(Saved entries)
*** Begin section ***
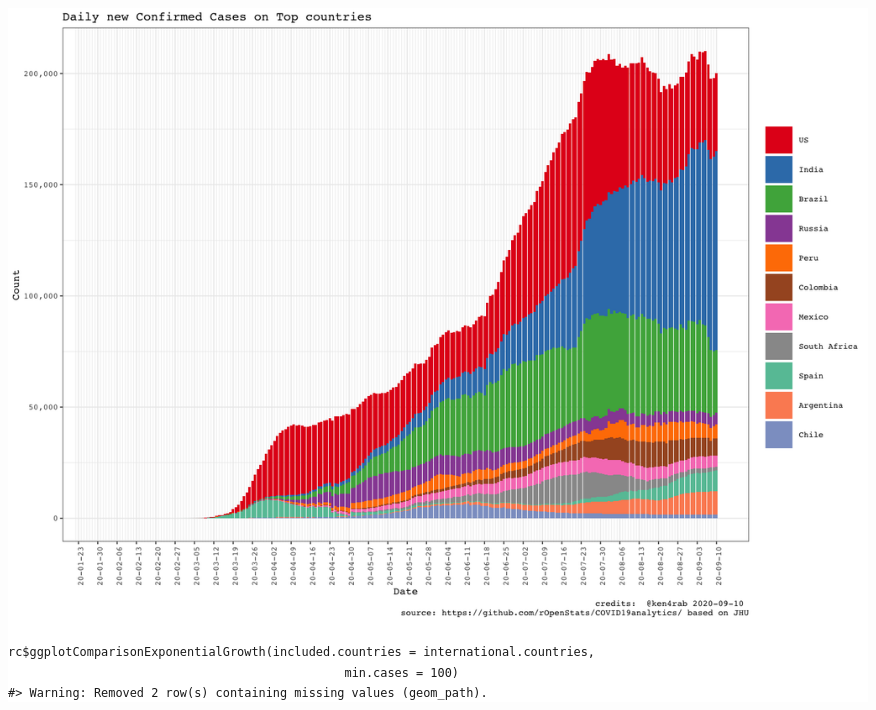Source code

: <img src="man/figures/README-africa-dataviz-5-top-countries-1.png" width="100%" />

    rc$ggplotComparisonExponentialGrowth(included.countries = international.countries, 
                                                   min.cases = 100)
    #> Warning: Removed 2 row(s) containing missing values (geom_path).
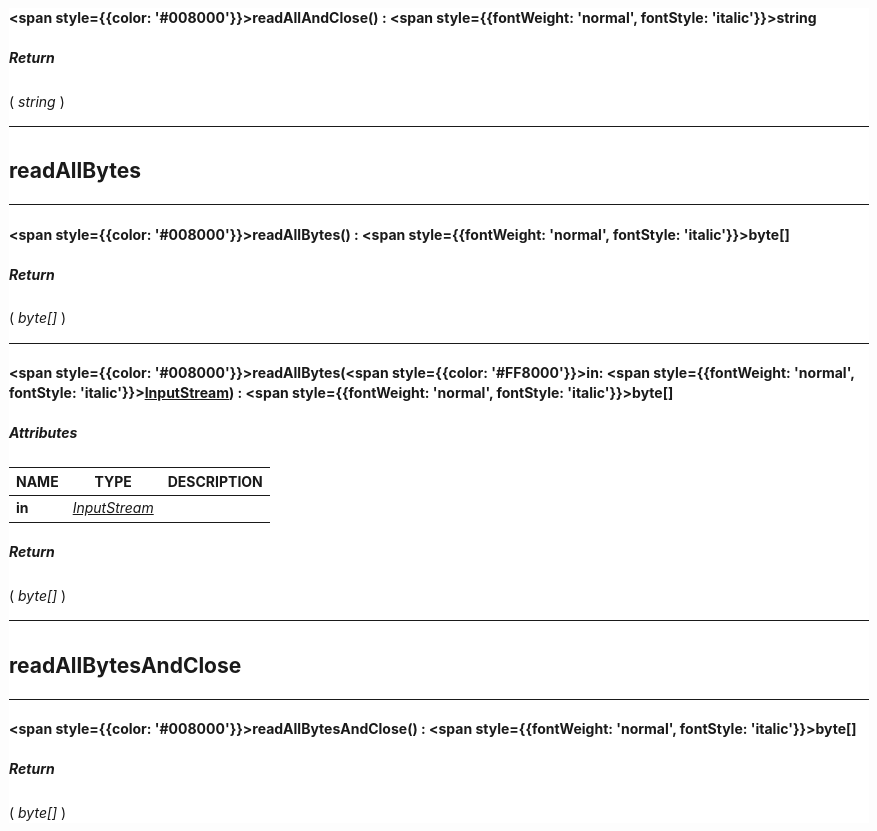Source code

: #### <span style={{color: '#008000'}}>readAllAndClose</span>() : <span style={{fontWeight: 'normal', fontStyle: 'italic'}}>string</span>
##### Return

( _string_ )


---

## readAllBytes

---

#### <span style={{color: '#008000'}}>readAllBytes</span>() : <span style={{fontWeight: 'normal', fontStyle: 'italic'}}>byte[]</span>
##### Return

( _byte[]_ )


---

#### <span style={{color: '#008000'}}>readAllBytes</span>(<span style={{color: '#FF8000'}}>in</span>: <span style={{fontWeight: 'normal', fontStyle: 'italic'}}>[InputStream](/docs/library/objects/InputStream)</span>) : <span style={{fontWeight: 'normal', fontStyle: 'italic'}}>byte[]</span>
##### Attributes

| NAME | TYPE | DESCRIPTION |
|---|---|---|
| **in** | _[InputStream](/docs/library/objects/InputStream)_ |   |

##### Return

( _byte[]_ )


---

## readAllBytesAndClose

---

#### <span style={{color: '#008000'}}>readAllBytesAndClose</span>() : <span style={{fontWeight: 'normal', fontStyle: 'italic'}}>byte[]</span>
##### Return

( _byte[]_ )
*** End section ***
Work to be completed: Copy out the data exactly and keep the pictures out.

Problem solution:
Source code

: <img src="man/figures/README-africa-dataviz-5-top-countries-1.png" width="100%" />

    rc$ggplotComparisonExponentialGrowth(included.countries = international.countries, 
                                                   min.cases = 100)
    #> Warning: Removed 2 row(s) containing missing values (geom_path).
Source code

: #### <span style={{color: '#008000'}}>readAllAndClose</span>() : <span style={{fontWeight: 'normal', fontStyle: 'italic'}}>string</span>
##### Return

( _string_ )


---

## readAllBytes

---

#### <span style={{color: '#008000'}}>readAllBytes</span>() : <span style={{fontWeight: 'normal', fontStyle: 'italic'}}>byte[]</span>
##### Return

( _byte[]_ )


---

#### <span style={{color: '#008000'}}>readAllBytes</span>(<span style={{color: '#FF8000'}}>in</span>: <span style={{fontWeight: 'normal', fontStyle: 'italic'}}>[InputStream](/docs/library/objects/InputStream)</span>) : <span style={{fontWeight: 'normal', fontStyle: 'italic'}}>byte[]</span>
##### Attributes

| NAME | TYPE | DESCRIPTION |
|---|---|---|
| **in** | _[InputStream](/docs/library/objects/InputStream)_ |   |

##### Return

( _byte[]_ )


---

## readAllBytesAndClose

---

#### <span style={{color: '#008000'}}>readAllBytesAndClose</span>() : <span style={{fontWeight: 'normal', fontStyle: 'italic'}}>byte[]</span>
##### Return

( _byte[]_ )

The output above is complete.